Selected passage section start

The All-tide and Low-tide composites are one-off datasets developed for the NESP MaC 3.17 project. No updates are planned, however, should these datasets be improved on then these new versions will be linked to from these existing datasets.
How do I download the imagery dataset, or just an area I am interested in?
Downloading the full dataset requires 203 GB of storage (All-tide 85 GB, Low-tide true colour 68 GB, Low-tide infrared 50 GB) but provides the fastest access to the imagery. The datasets are available from the eAtlas NextCloud file server, which is linked to from each dataset metadata.
Sentinel-2 Low-tide true colour and infrared imagery - metadata
Sentinel-2 All-tide true colour imagery - metadata
The eAtlas Nextcloud provides the ability to download individual scene images, or the whole dataset as a single giant download. Do not attempt to download the whole dataset in a single go, as any disruption to the download will force you to have to start again. To download the full dataset it is recommended that you use the download-aims-s2.py script. This script allows the download to be resumed after any disruptions. This script also allows individual images or collections to be downloaded.
The imagery is organised using the standard Sentinel-2 UTM tiles, with each image approximately 110 km across. Each grid cell is identified by a 5-character Tile ID, such as 51KUA. This Tile ID also appears in every composite image filename. That ID is all you need to fetch the matching GeoTIFF from the download repository. There is also a Preview gallery that allows relevant imagery to be located visually.
To work out the Tile ID for an area of interest, you can use the Sentinel-2 UTM Tiling Grid interactive map.
Why do some offshore tiles still look noisy even after compositing?
Persistent cloud belts over Christmas Island, Norfolk Island, Lord Howe Island and parts of Torres Strait leave very few clear scenes and so the composition has less material to average over. The outcome is a grainier surface with small flecks of residual cloud artefacts.
Where should feedback or derived layers be sent?

Selected passage section end
Available data section start

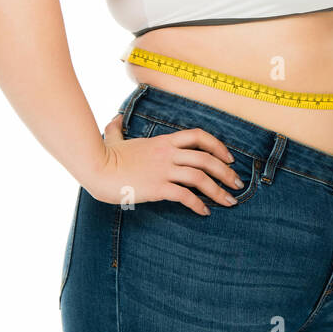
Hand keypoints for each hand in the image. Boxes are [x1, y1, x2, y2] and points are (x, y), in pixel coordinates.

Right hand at [84, 113, 243, 214]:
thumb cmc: (103, 156)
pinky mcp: (158, 187)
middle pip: (206, 158)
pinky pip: (185, 196)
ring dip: (219, 190)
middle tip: (237, 184)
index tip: (229, 158)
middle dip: (226, 172)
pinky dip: (198, 204)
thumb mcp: (113, 138)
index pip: (199, 136)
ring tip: (229, 202)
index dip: (218, 146)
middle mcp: (168, 154)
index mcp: (164, 141)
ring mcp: (164, 170)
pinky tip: (204, 212)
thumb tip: (114, 119)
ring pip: (201, 177)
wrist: (95, 169)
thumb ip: (117, 129)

Available data section end

**Prompt**
Continue the FAQ on the Sentinel-2 composite imagery, starting right after its final sentence.

**Your response**
Email either lead author (addresses in the metadata) with a short description of the issue or product. Corrections will be logged in an erratum section of the eAtlas metadata record. Any derivative layers can be listed as related resources so future users can discover them.
How can I stitch multiple Sentinel-2 tiles together?
Once you have the necessary GeoTIFFs, create a virtual raster (VRT). In QGIS choose Raster – Miscellaneous – Build Virtual Raster and point to all the files. The resulting .vrt file can be styled like a single image.
Can this imagery track shoreline changes?
No. Each composite blends scenes collected over six to ten years, so transient erosion or accretion signals are smeared. For shoreline changes, see the Geoscience Australia Digital Earth Australia Coastlines dataset (https://www.ga.gov.au/scientific-topics/dea/dea-data-and-products/dea-coastlines).
Can this imagery show changes in habitats?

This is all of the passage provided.